**Task directions**
Give the entries again exactly, without pictures.

Limb landmark coordinates
========================================
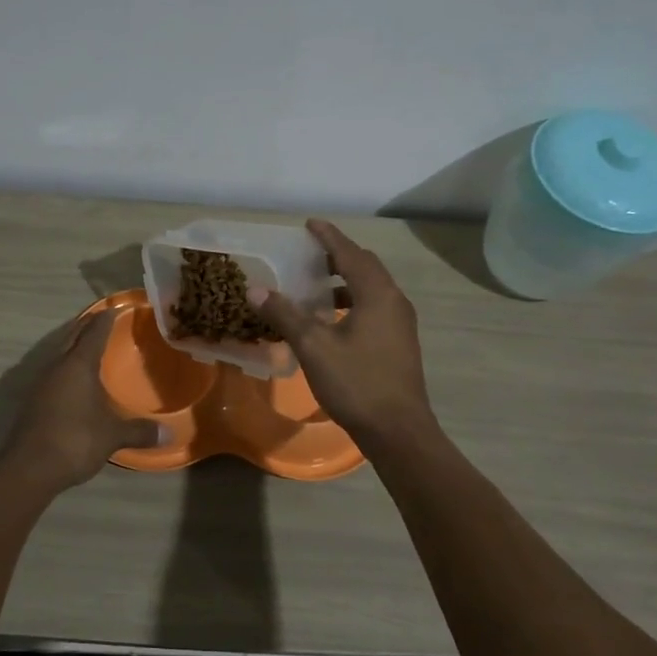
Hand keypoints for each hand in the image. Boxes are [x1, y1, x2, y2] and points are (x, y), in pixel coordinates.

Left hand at [0, 309, 162, 491]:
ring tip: (90, 346)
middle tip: (103, 320)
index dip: (105, 319)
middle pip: (72, 337)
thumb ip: (139, 431)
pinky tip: (74, 380)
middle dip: (87, 326)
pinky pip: (53, 373)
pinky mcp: (33, 400)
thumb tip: (169, 433)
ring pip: (60, 354)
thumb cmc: (75, 440)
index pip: (94, 333)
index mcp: (78, 365)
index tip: (115, 308)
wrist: (29, 467)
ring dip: (73, 346)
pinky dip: (66, 367)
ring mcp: (41, 383)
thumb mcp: (112, 435)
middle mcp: (57, 366)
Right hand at [255, 219, 435, 445]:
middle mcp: (394, 301)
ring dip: (345, 280)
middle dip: (338, 255)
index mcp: (377, 294)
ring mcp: (401, 324)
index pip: (350, 253)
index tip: (309, 224)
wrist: (398, 431)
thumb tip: (255, 290)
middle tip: (310, 253)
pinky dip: (352, 301)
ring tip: (316, 285)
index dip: (328, 237)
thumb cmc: (356, 382)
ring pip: (371, 288)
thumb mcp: (313, 346)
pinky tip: (332, 319)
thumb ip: (284, 314)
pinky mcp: (399, 343)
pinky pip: (374, 307)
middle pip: (365, 266)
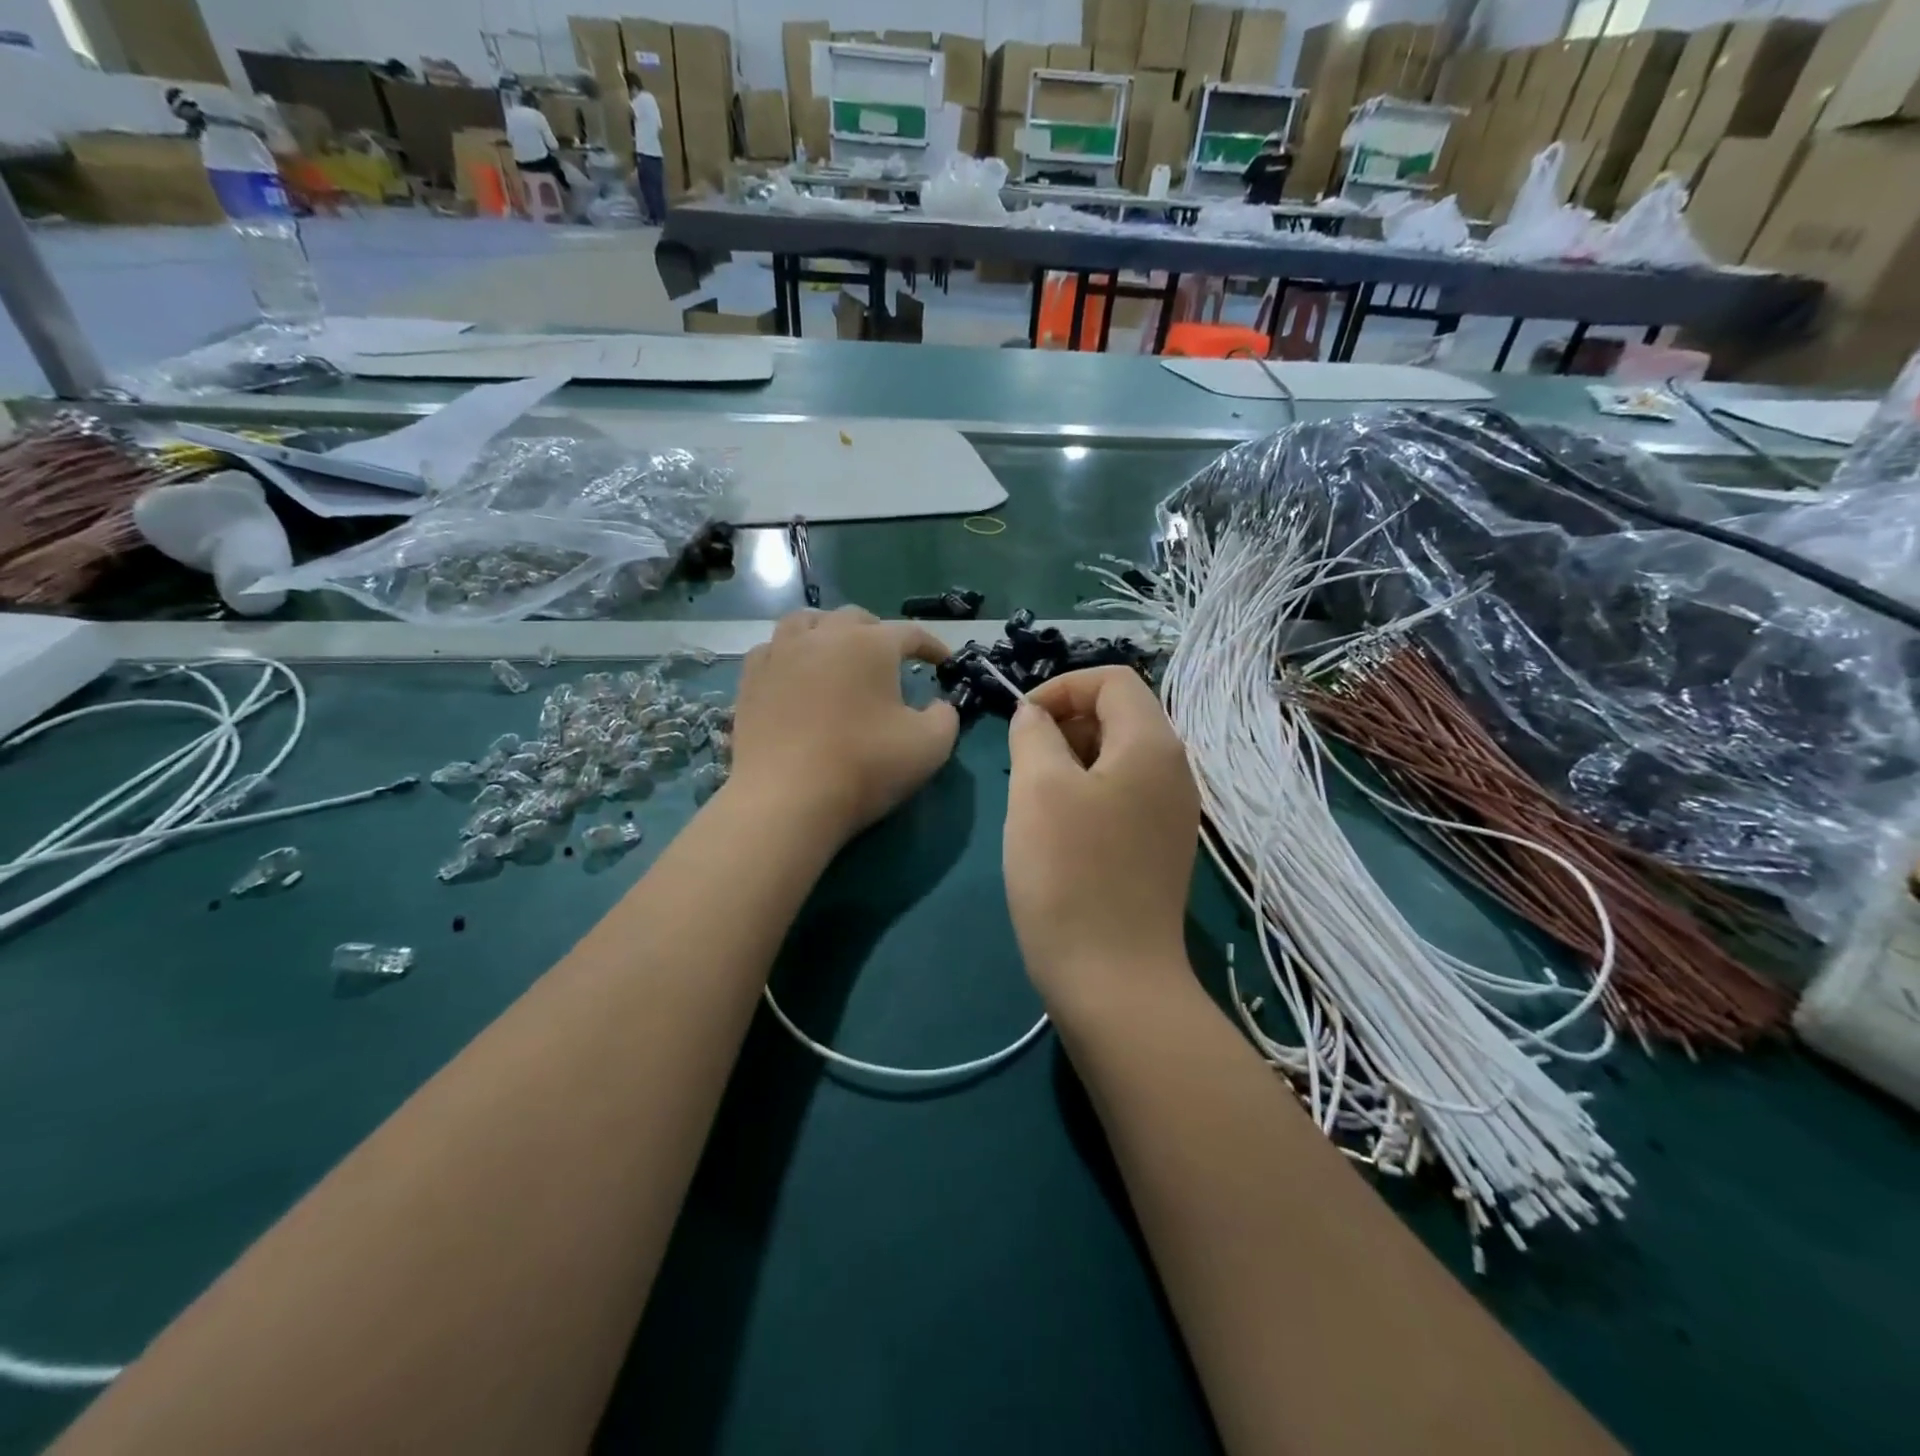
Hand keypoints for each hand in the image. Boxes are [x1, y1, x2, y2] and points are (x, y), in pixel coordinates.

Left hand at [728, 608, 958, 842]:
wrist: (787, 799)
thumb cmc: (864, 767)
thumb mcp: (930, 746)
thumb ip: (945, 717)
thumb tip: (939, 705)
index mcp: (870, 644)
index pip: (910, 633)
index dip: (932, 646)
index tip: (944, 663)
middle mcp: (823, 636)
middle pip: (855, 619)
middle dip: (879, 634)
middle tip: (890, 661)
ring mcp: (780, 654)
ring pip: (806, 622)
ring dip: (829, 632)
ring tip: (837, 653)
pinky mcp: (751, 679)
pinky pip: (772, 649)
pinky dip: (790, 653)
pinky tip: (795, 672)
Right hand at [1004, 667, 1199, 1014]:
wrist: (1113, 980)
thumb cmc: (1069, 873)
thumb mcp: (1038, 789)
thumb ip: (1034, 734)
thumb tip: (1036, 716)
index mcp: (1153, 745)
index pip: (1112, 679)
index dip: (1061, 687)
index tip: (1021, 721)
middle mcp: (1175, 771)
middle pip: (1119, 716)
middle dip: (1065, 724)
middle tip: (1025, 764)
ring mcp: (1173, 813)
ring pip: (1118, 758)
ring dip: (1071, 761)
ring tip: (1036, 800)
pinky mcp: (1160, 848)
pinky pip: (1123, 796)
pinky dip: (1088, 795)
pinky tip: (1058, 833)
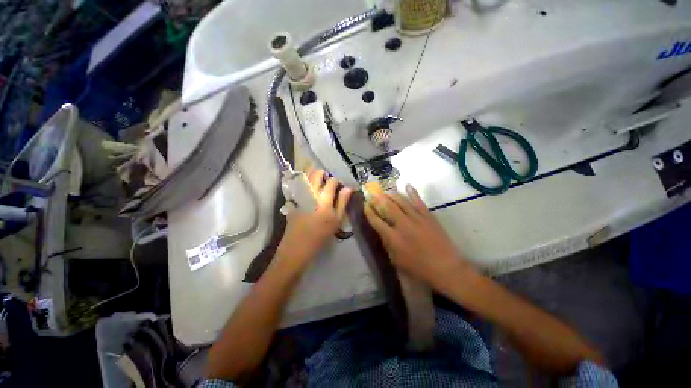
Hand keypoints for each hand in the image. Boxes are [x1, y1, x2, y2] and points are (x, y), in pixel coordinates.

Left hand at [278, 169, 352, 262]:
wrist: (298, 245)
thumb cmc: (321, 234)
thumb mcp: (336, 219)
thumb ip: (342, 201)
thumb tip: (348, 188)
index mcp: (324, 198)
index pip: (332, 181)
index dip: (337, 181)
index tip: (339, 186)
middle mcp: (311, 192)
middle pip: (316, 173)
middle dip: (323, 173)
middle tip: (328, 180)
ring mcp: (300, 194)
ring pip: (306, 176)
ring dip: (313, 175)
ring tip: (319, 182)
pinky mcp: (293, 199)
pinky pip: (298, 185)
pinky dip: (304, 182)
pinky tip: (309, 189)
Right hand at [363, 184, 472, 285]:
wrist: (445, 268)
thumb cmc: (419, 269)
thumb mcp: (396, 261)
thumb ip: (387, 244)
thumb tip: (382, 231)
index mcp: (393, 238)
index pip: (376, 221)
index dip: (369, 212)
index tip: (365, 205)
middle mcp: (402, 225)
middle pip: (387, 207)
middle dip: (378, 199)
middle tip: (373, 195)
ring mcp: (416, 218)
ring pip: (401, 201)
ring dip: (391, 195)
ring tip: (386, 192)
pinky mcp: (428, 216)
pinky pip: (418, 201)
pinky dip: (412, 192)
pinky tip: (407, 185)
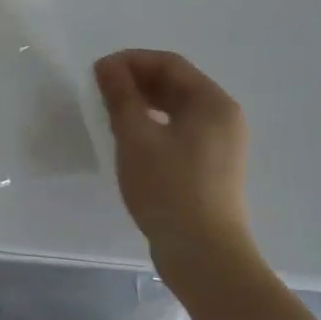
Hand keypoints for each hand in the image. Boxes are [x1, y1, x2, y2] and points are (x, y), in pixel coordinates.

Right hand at [95, 50, 253, 278]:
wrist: (204, 258)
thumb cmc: (169, 188)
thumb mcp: (136, 136)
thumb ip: (120, 95)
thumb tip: (107, 67)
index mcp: (212, 102)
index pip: (168, 63)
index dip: (130, 61)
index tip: (98, 73)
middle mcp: (223, 117)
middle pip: (175, 82)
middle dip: (135, 80)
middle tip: (100, 91)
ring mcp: (220, 144)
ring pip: (176, 107)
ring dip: (142, 102)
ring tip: (111, 112)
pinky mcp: (212, 167)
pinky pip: (180, 129)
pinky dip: (154, 123)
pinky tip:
========================================
**Response to this exercise**
Hand keypoints for each hand in the image. Boxes are [x1, y1, x2, y2] and points are (x, y), in pixel coordinates.

Left hand at [0, 309, 162, 491]:
ring tip: (90, 346)
middle tip: (103, 320)
index dip: (105, 319)
middle pip: (72, 337)
thumb ip: (139, 431)
pinky tip: (74, 380)
middle dip: (87, 326)
pinky pip: (53, 373)
pinky mcp: (33, 400)
thumb tip: (169, 433)
ring pip: (60, 354)
thumb cmc: (75, 440)
index pip: (94, 333)
index mcp: (78, 365)
index tip: (115, 308)
wrist: (29, 467)
ring dip: (73, 346)
pinky dip: (66, 367)
ring mcp: (41, 383)
thumb mcp: (112, 435)
middle mcp: (57, 366)
Right hand at [255, 219, 435, 445]:
middle mcp: (394, 301)
ring dip: (345, 280)
middle dip: (338, 255)
index mcp: (377, 294)
ring mcp: (401, 324)
index pip: (350, 253)
index tip: (309, 224)
wrist: (398, 431)
thumb tip: (255, 290)
middle tip: (310, 253)
pinky dip: (352, 301)
ring tip: (316, 285)
index dip: (328, 237)
thumb cmc: (356, 382)
ring pip: (371, 288)
thumb mcp: (313, 346)
pinky tip: (332, 319)
thumb ip: (284, 314)
pinky mcp: (399, 343)
pinky pip: (374, 307)
middle pip: (365, 266)
Hand keypoints for each hand in the image. Boxes are [x1, y1, x2, y2] and points are (x, y), in pixel coordinates.

Left hand at [728, 608, 958, 842]:
wrist: (787, 799)
thumb cmc: (864, 767)
thumb mcp: (930, 746)
thumb ip: (945, 717)
thumb tip: (939, 705)
index mcp: (870, 644)
index pip: (910, 633)
index dip: (932, 646)
index tip: (944, 663)
middle mcp: (823, 636)
middle pip: (855, 619)
middle dip: (879, 634)
middle tip: (890, 661)
ring mcp: (780, 654)
ring pip: (806, 622)
ring dip: (829, 632)
ring tip: (837, 653)
pinky mcp: (751, 679)
pinky pip: (772, 649)
pinky dip: (790, 653)
pinky tip: (795, 672)
Right hand at [1004, 667, 1199, 1014]:
wrist: (1113, 980)
thumb cmc: (1069, 873)
thumb mcp: (1038, 789)
thumb ip: (1034, 734)
thumb tip: (1036, 716)
index mcp: (1153, 745)
index pip: (1112, 679)
index dip: (1061, 687)
index tip: (1021, 721)
middle mcp: (1175, 771)
middle pip: (1119, 716)
middle dip: (1065, 724)
middle tip: (1025, 764)
ring mcp: (1173, 813)
ring pip: (1118, 758)
ring dip: (1071, 761)
ring tip: (1036, 800)
pinky mcp: (1160, 848)
pinky pip: (1123, 796)
pinky dip: (1088, 795)
pinky tip: (1058, 833)
Hand keypoints for each hand in the image. Boxes are [x1, y1, x2, y2] and points are (x, y), in pixel coordinates.

Left hand at [278, 169, 352, 262]:
wrist: (298, 245)
thumb cmc: (321, 234)
thumb mcp: (336, 219)
thumb ip: (342, 201)
thumb tip: (348, 188)
index mcp: (324, 198)
index pip: (332, 181)
index dip: (337, 181)
index tip: (339, 186)
middle mcp: (311, 192)
middle pip: (316, 173)
middle dip: (323, 173)
middle tip: (328, 180)
ring mcp: (300, 194)
ring pip: (306, 176)
ring dip: (313, 175)
ring tip: (319, 182)
pinky mcp: (293, 199)
pinky pip: (298, 185)
pinky dip: (304, 182)
pinky tip: (309, 189)
Right hand at [363, 184, 472, 285]:
wrist: (445, 268)
thumb cmc: (419, 269)
thumb mcp: (396, 261)
thumb ip: (387, 244)
thumb tip: (382, 231)
index mcp: (393, 238)
index pip: (376, 221)
index dip: (369, 212)
index tip: (365, 205)
middle mcp: (402, 225)
middle pip: (387, 207)
middle dip: (378, 199)
middle tip: (373, 195)
ring mcp: (416, 218)
ring pip: (401, 201)
ring dip: (391, 195)
ring tip: (386, 192)
pinky mcp: (428, 216)
pinky pip: (418, 201)
pinky dip: (412, 192)
pinky tip: (407, 185)
Hand keypoints for each hand in the image. Boxes are [x1, y1, x2, y2] and points are (x, y), in pixel coordinates.

Right hand at [95, 50, 253, 278]:
wrist: (204, 258)
thumb cmc: (169, 188)
thumb mcp: (136, 136)
thumb ip: (120, 95)
thumb tip: (107, 67)
index mcp: (212, 102)
index pip: (168, 63)
index dip: (130, 61)
index tip: (98, 73)
middle mcp: (223, 117)
middle pip: (175, 82)
middle dip: (135, 80)
middle tip: (100, 91)
ring mcp: (220, 144)
ring pip: (176, 107)
ring dip: (142, 102)
ring tip: (111, 112)
pinky mcp: (212, 167)
pinky pip: (180, 129)
pinky dip: (154, 123)
pinky tip:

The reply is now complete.